PAGE =>

- - - - -

Abel E. Leavenworth (September 3, 1828 – June 3, 1901) was an American educator and soldier.

Life and career
Abel Edgar Leavenworth was born 3 September 1828 in Charlotte, Vermont, son of Abel and Anna (Hickok) Leavenworth. He obtained his early education at the district schools of Madrid, New York and Charlotte and continued his studies at Hinesburgh Academy. Afterwards, he entered the University of Vermont, from which he graduated in 1856. He began his career as a teacher in 1846, taught district schools and eventually became the principal of the Bolivar Academy, Bolivar, Missouri, and the academies of Hinesburgh, Brattleboro, and New Haven. In 1870 he secured the incorporation and endowment of Beeman Academy at New Haven, the position of principal of which, he resigned in 1874 to become principal of the State Normal School at Randolph.

He left the Normal School at Randolph in 1879 and spent two years in institute work and the collection of a large cabinet of fossils and minerals. In 1881 he purchased the school building and equipment of the Rutland County grammar school, and was appointed principal of the State Normal School at Castleton (now Castleton University).

At the age of twelve he united with the Congregational church, serving as deacon and delegate to county associations and state conventions. He was one of the founders of the Delta Psi fraternity at the University of Vermont, and in early life was an active member of the Masons, Odd Fellows, Sons of Temperance, and the International Order of Good Templars, having been presiding officer in each, as also in various county and state teachers' organizations, and later in the Grand Army of the Republic, from which body he was a delegate-at-large from Vermont at the twenty-fifth national encampment at Detroit in August 1891. He was also a member of the American Academy of Political and Social Science from the first year of its organization.

- - - - -

Data drawn from a collection =>
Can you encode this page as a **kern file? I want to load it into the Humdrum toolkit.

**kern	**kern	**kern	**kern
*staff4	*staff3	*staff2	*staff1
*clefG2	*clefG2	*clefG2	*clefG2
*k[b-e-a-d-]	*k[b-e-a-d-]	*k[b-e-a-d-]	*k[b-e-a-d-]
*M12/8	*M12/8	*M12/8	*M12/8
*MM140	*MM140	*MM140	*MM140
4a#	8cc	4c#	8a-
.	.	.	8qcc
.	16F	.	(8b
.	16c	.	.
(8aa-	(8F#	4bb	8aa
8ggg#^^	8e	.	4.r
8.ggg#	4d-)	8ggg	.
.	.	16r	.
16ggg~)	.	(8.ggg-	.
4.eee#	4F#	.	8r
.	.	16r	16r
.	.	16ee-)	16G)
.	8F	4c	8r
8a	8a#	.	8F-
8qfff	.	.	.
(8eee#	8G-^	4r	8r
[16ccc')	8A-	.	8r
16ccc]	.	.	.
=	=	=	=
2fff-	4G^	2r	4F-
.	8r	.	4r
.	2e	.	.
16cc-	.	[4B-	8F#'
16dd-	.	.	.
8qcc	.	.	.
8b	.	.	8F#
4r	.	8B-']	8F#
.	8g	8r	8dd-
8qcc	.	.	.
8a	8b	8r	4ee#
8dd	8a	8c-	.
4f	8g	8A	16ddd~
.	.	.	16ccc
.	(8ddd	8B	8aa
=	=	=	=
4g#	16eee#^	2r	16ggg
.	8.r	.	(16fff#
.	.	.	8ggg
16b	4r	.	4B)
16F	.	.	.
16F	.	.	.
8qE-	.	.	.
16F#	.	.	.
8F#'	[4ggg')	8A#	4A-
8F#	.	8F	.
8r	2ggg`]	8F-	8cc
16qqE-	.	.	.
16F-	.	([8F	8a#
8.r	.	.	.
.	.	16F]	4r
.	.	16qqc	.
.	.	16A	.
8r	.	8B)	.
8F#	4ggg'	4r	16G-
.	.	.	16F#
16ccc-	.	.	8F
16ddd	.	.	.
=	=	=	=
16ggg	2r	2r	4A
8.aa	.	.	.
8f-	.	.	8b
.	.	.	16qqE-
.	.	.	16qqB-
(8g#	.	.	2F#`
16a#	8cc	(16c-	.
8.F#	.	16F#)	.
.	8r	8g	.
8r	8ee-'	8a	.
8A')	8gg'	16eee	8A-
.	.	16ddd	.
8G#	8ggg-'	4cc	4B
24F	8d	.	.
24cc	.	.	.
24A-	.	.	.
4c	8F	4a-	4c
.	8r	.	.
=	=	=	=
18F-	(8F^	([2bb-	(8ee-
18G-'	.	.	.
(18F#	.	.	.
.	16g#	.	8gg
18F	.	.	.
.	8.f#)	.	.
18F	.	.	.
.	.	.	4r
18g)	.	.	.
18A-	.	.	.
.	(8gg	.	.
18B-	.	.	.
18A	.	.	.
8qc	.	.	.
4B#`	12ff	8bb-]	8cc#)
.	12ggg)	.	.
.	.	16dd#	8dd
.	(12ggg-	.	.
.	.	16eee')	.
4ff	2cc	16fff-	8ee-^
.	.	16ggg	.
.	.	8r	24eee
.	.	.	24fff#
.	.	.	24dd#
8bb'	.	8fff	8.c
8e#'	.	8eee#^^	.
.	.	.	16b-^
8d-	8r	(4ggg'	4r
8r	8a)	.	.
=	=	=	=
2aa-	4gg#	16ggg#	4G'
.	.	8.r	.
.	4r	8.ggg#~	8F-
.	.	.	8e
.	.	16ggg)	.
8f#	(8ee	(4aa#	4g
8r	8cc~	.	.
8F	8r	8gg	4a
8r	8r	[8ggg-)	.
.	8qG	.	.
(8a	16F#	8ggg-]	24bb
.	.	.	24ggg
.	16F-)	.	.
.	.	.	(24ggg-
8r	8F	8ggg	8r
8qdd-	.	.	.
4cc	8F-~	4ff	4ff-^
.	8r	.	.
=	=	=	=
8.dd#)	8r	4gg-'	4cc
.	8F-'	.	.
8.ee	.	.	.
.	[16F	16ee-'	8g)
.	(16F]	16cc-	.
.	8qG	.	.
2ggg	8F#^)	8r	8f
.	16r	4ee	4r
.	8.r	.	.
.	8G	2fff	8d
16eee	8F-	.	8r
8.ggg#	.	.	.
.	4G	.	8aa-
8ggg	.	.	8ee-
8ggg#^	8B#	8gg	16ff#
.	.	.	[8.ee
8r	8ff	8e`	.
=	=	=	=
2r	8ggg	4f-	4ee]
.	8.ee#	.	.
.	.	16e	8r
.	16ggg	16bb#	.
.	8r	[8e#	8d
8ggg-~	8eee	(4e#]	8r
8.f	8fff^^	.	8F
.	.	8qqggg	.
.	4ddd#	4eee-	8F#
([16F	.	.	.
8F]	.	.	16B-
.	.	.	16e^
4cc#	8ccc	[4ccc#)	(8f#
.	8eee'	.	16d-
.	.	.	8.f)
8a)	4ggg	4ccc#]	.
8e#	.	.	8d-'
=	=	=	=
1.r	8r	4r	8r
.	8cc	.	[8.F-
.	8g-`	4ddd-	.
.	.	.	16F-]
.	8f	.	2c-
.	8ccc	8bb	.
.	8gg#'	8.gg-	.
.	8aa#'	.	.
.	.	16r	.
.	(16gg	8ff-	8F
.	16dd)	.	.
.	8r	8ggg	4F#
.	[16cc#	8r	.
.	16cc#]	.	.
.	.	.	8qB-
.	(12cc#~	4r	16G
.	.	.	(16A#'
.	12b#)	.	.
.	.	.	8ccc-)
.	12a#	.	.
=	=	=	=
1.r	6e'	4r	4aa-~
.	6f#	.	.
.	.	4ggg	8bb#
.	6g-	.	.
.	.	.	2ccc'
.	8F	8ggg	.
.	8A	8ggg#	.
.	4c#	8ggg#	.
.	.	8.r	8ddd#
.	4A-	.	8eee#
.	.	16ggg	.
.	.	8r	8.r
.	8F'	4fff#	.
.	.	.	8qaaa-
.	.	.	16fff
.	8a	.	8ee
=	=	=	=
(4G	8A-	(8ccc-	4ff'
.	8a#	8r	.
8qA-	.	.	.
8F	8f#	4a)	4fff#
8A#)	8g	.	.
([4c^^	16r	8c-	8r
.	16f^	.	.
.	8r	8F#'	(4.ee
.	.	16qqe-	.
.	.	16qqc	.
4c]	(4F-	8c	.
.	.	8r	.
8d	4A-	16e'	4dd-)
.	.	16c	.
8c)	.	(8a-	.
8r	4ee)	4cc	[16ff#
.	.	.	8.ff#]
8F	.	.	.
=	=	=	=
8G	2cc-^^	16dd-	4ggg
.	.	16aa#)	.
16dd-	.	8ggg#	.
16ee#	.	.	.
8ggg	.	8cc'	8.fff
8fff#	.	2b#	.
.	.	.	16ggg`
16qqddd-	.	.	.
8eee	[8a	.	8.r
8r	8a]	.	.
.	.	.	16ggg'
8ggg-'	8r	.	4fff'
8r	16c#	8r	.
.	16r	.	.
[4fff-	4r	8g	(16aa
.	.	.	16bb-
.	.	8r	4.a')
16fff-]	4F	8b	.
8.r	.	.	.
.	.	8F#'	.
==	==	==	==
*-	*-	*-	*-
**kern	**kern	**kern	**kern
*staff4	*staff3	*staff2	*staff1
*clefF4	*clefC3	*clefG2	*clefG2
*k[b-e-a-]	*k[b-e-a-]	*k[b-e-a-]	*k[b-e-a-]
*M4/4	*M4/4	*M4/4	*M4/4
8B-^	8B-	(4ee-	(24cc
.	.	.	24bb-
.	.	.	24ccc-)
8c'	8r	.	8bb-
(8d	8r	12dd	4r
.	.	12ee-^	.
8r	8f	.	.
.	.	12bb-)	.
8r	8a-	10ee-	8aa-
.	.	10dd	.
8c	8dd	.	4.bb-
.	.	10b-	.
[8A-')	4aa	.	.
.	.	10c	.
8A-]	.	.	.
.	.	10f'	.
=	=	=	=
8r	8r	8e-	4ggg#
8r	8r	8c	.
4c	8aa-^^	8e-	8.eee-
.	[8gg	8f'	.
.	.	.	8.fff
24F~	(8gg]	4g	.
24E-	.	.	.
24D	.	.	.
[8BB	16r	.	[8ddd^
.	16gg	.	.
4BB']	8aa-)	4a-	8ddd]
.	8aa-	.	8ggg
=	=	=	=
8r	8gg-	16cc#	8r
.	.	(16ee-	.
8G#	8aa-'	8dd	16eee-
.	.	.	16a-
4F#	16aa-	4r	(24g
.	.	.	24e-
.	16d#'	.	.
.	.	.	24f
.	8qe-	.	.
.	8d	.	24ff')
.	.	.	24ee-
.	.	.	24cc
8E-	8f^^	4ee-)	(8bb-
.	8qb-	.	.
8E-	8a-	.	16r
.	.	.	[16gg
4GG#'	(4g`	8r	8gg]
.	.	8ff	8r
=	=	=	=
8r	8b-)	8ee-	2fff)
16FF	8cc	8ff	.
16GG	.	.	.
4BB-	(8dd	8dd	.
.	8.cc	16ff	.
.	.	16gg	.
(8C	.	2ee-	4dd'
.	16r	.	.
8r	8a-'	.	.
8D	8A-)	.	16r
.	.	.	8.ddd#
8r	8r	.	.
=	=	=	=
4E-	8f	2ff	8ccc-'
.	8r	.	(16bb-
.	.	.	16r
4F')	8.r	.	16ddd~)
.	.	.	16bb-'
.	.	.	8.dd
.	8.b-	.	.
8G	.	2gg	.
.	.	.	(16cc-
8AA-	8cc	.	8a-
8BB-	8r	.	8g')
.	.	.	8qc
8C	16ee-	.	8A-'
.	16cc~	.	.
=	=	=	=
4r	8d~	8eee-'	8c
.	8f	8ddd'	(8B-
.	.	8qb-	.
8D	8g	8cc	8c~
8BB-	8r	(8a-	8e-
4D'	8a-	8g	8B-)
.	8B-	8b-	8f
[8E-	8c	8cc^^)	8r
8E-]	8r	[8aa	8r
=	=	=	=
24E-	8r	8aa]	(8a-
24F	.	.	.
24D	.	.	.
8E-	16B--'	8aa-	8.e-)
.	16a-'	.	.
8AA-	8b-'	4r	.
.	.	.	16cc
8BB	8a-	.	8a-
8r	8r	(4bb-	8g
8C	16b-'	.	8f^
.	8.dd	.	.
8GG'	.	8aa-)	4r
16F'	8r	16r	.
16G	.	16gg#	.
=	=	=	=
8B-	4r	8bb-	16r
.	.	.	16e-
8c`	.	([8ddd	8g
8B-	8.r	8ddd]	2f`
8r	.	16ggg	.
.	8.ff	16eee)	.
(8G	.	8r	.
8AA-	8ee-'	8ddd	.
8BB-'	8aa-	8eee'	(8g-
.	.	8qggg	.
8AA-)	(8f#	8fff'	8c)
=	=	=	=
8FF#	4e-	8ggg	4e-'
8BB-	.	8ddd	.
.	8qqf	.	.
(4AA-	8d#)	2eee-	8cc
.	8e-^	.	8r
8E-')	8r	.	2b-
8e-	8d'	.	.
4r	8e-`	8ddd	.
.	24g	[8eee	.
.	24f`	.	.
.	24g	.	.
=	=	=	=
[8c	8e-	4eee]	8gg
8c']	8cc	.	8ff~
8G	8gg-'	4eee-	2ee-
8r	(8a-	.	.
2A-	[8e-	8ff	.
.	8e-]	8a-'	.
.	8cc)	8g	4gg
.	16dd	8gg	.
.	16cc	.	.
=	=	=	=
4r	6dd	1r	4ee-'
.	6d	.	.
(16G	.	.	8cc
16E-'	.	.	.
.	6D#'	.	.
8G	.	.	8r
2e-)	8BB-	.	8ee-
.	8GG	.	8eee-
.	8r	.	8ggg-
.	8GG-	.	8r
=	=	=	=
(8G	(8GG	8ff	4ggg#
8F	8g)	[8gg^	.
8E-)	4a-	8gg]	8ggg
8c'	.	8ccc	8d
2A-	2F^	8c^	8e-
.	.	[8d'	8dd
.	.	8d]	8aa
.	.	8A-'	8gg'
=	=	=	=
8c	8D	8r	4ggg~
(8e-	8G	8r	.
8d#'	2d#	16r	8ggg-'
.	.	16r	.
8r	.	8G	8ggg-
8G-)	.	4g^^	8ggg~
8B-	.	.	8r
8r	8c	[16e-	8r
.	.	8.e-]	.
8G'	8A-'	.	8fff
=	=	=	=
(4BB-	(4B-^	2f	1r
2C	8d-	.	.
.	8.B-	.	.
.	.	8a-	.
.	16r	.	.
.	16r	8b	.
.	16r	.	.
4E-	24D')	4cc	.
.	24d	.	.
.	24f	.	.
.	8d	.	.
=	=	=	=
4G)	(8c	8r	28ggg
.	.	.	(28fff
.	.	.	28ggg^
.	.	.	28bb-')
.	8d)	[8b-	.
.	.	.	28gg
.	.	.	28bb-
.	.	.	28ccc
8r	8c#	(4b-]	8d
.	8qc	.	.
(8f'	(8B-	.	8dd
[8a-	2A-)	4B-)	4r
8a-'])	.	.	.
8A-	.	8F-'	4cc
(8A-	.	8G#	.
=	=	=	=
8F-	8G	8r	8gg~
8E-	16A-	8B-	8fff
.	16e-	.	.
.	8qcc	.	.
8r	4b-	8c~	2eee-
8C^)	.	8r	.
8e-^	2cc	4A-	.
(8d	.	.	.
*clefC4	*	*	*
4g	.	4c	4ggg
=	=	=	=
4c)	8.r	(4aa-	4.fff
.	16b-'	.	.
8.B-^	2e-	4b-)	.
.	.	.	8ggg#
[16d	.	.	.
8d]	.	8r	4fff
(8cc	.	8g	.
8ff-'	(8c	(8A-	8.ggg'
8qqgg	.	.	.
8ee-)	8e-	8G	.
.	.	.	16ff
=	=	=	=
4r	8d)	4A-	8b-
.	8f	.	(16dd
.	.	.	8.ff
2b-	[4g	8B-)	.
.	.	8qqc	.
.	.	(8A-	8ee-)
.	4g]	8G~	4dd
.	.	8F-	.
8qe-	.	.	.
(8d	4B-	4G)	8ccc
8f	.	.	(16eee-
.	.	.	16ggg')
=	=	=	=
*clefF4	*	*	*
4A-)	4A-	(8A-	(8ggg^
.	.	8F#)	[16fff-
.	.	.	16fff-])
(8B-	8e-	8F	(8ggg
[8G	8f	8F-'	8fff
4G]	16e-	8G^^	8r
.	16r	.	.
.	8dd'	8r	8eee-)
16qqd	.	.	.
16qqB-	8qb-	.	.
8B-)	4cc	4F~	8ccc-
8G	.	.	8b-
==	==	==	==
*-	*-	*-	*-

- - - - -

WORK INSTRUCTIONS =>
Please answer these questions from the text about Abel E. Leavenworth:
(a) In what year did he graduate from the University of Vermont?
(b) In what year did he buy the school building and equipment of the Rutland County grammar school?
(c) In what city was the twenty-fifth national encampment held?
These rows have no connection to the text about Abel E. Leavenworth.

RESULT OF THIS TASK =>
(a) 1856
(b) 1881
(c) Detroit